▶ [TESTO IN ESAME]
··········

Vi è stata, allora, una riduzione delle imposte locali? Nemmeno per sogno. Il gettito delle imposte provinciali non si è ridotto di un centesimo: i cittadini continuano a pagare le stesse tasse di prima.

C’è stata, allora, una riorganizzazione dei servizi, che ha reso più efficiente il sistema? Come visto sopra, no, nella maniera più assoluta. Le province sono state spinte verso il caos e, con loro, almeno per quel che riguarda la gestione del personale, tutti gli altri enti che hanno subito il blocco delle assunzioni.

Il quadro desolante è reso maggiormente tragicomico dalla circostanza che il Governo e il Parlamento, dopo aver ridotto la spesa delle province in modo insostenibile, hanno successivamente adottato in maniera estemporanea ed improvvisata, misure per rimediare, senza per altro coprire l’immenso ammanco. Così, si è consentito di approvare bilanci di previsione solo annuali, per non far vedere gli squilibri di bilancio nel triennio (operazione di cosmesi contabile che non si capisce come possa passare senza osservazioni della Corte dei conti); poi, è stata permessa la rinegoziazione dei mutui, del tutto inutile per le province virtuose che si erano autofinanziate; poi, ancora, sono state previste erogazioni di spiccioli per i lavori nelle scuole o la parzialissima copertura delle spese per assicurare ai disabili sensoriali l’assistenza allo studio. La più grottesca delle previsioni è stata la possibilità di cedere immobili provinciali all’Invimit: un’operazione che si concluderà tra mesi, ben oltre il 31.12.2016, termine ultimo per la conclusione della riforma, da cui deriverà, alla fine, un depauperamento gravissimo del patrimonio immobiliare pubblico, con difficoltà di rientro immense visto l’andamento del mercato immobiliare e, soprattutto, benefici sulla spesa delle province poco più che simbolici.

La domanda, dunque, riguardante a cosa sia servita la riforma delle province riceve questa desolante risposta. E tutto questo, perché Governo e Parlamento, prima di imbarcarsi in una riforma frettolosa, improvvisata, dettata dagli slogan della stampa e del moralismo politico, mal concepita, scritta in modo dilettantesco, non si sono posti i quesiti che qualsiasi riformatore dovrebbe porsi: che obiettivi ho? Quali benefici intendo ottenere? In quali tempi? Con quale organizzazione? Insomma, “quo vado”?

 

 

1 commento:

  1. Questa è l'Italia di oggi. L'Ente più utile poiché sul territorio viene dipinto come il vero problema...eppure non rappresentava nemmeno l'1% sul bilancio...soldi poi spesi per servizi e non per ingrassare la casta. Le migliaia di edifici scolastici superiori...gli oltre 100.000 chilometri di strade provinciali di cui migliaia di strade che rappresentano l'unica porta di accesso a innumerevoli centri abitati sperduti in ogni angolo d'Italia...gli efficienti corpi di polizia provinciale che da soli accertavano 1/3 di tutti i reati ambientali scoperti nell'entroterra italiano (meno di 2700 poliziotti - gli altri tutti insieme sono centinaia di migliaia) per non parlare della Gestione di servizi che sono ritornati alla regione che è un ente centrale lontano dai territori...cosa si è risolto? NULLA. Con l'aggravante che si è creato tanto caos e disservizi nella gente, nei poveri dipendenti vincitori di pubblico concorso e allontanando i servizi dal territorio. Nemmeno il dilettante più scarso avrebbe partorito questo pasticcio. Le province esistono dai tempi in cui la repubblica non era nemmeno nei più lontani sogni di qualche nostalgico del tempo...3.000 anni? Mi accontento dei 150 anni più recenti. BISOGNAVA TOGLIERE QUALCHE PROVINCIA PICCOLA COME DEL RESTO ACCORPARE REGIONI E PICCOLI COMUNI E NON RIFORMARE NEGATIVAMENTE SULLA PELLE DEI DIPENDENTI E DEI CITTADINI L'ENTE MIGLIORE...Ancora oggi mi chiedo il senso delle città metropolitane...davvero che Paese strano questo...per non parlare di chi governa senza essere eletto.

··········

▶ [DATI]
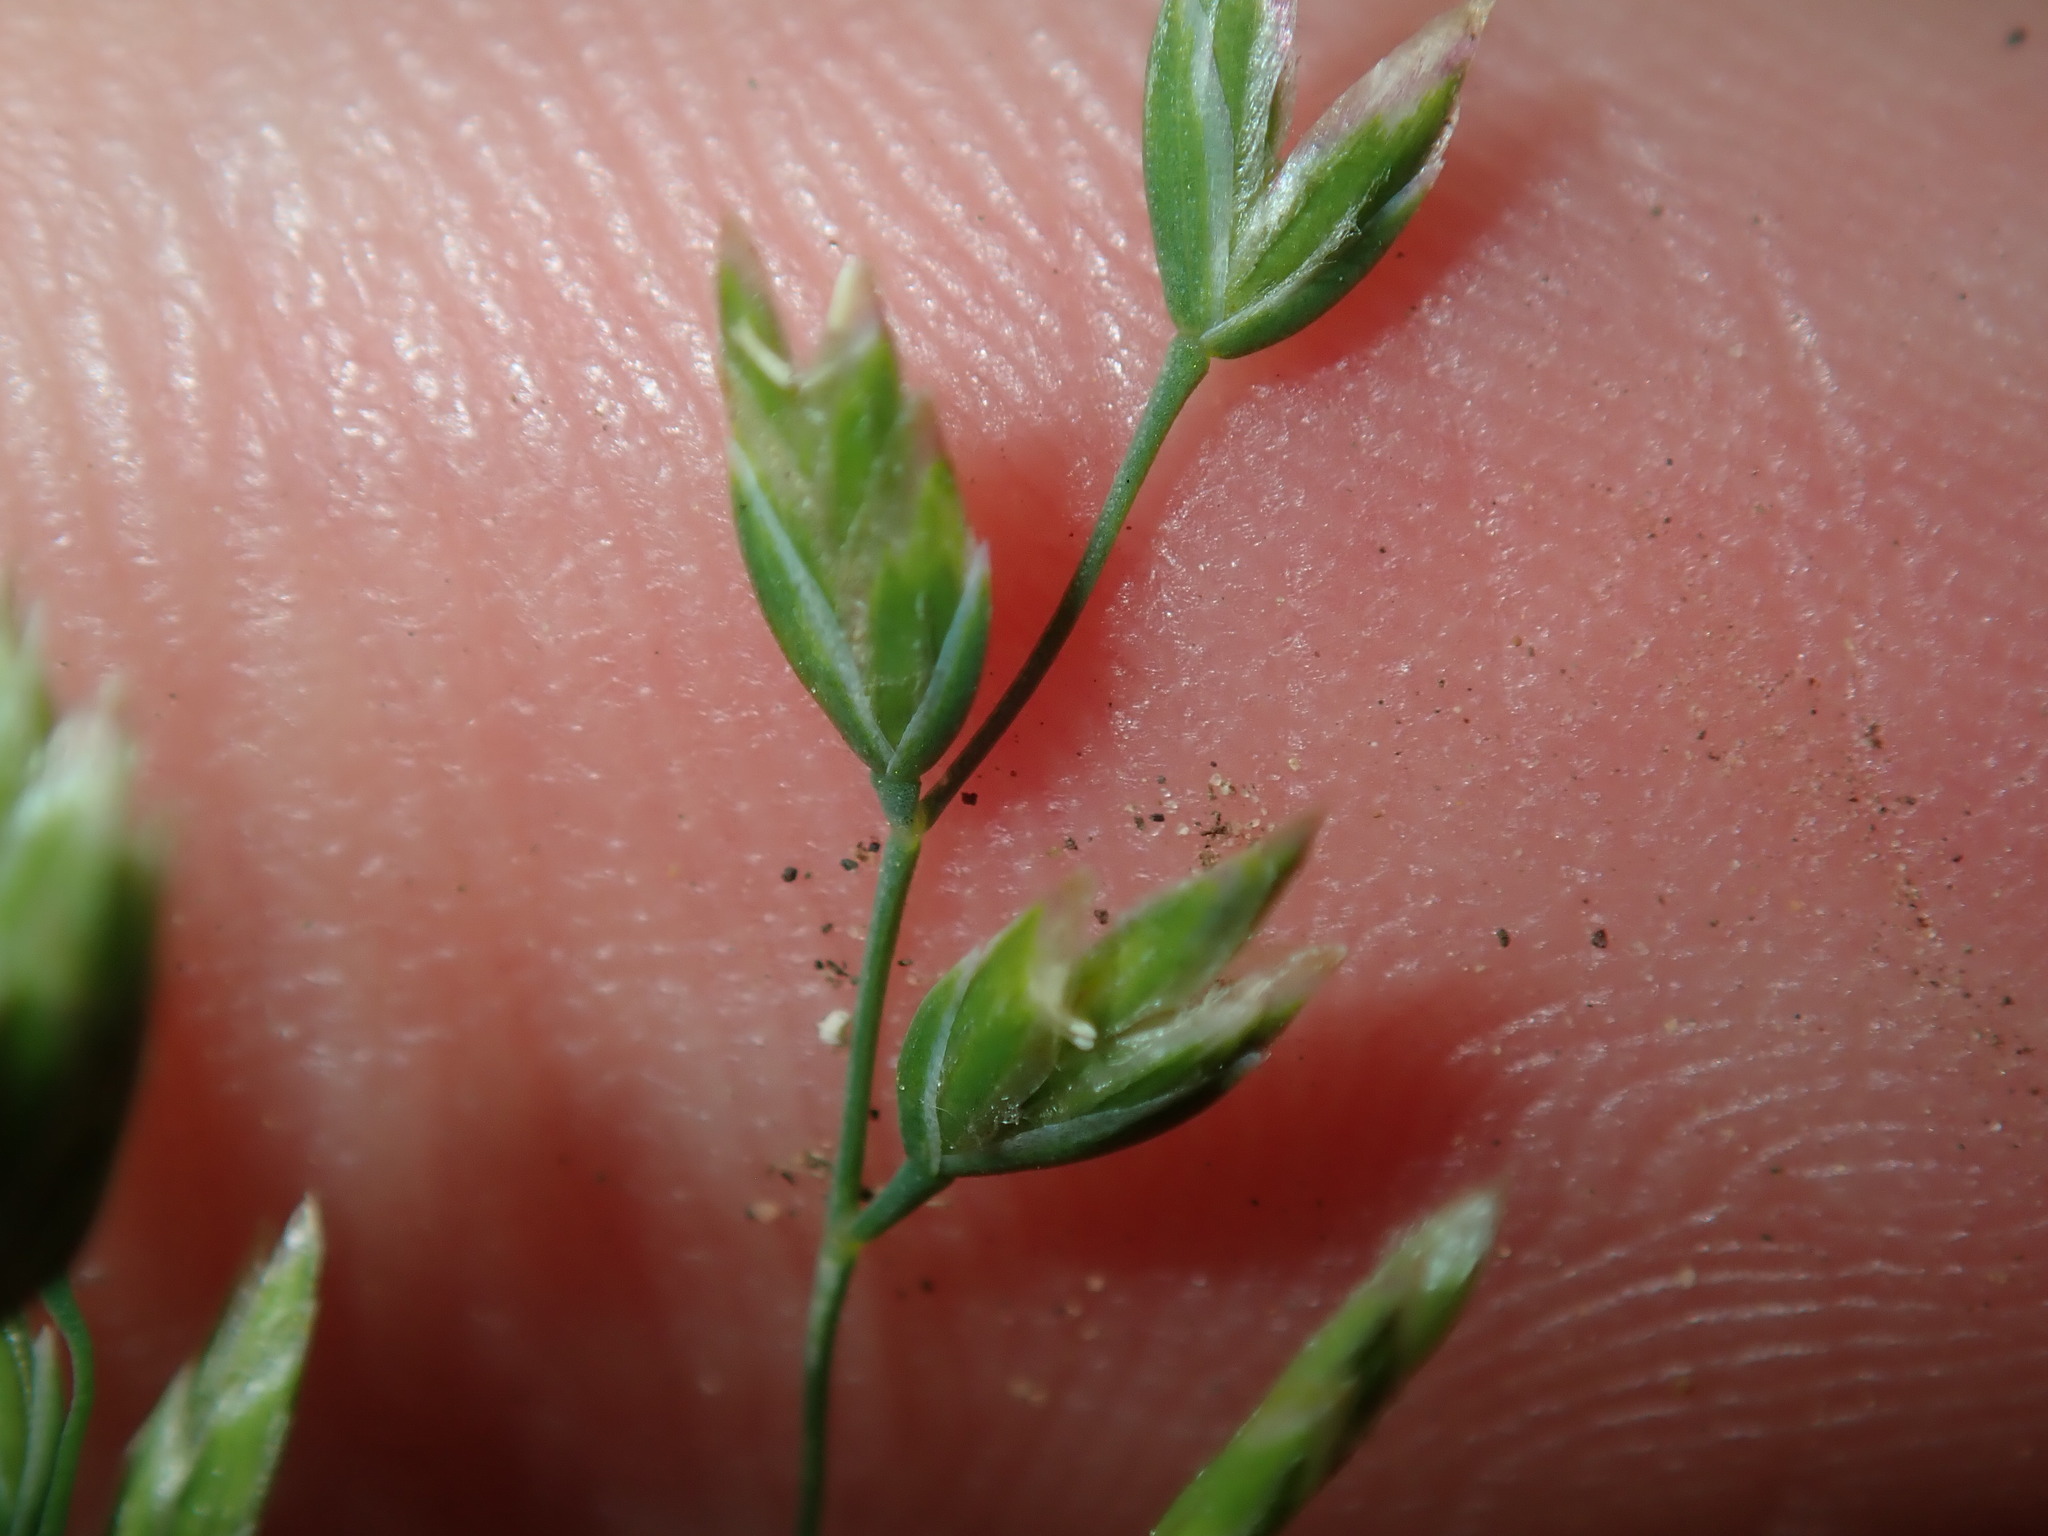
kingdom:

··········

Nel testo sulla riforma delle province, quale data viene indicata come termine ultimo per la conclusione della riforma?

▶ [RISULTATO] Il 31.12.2016.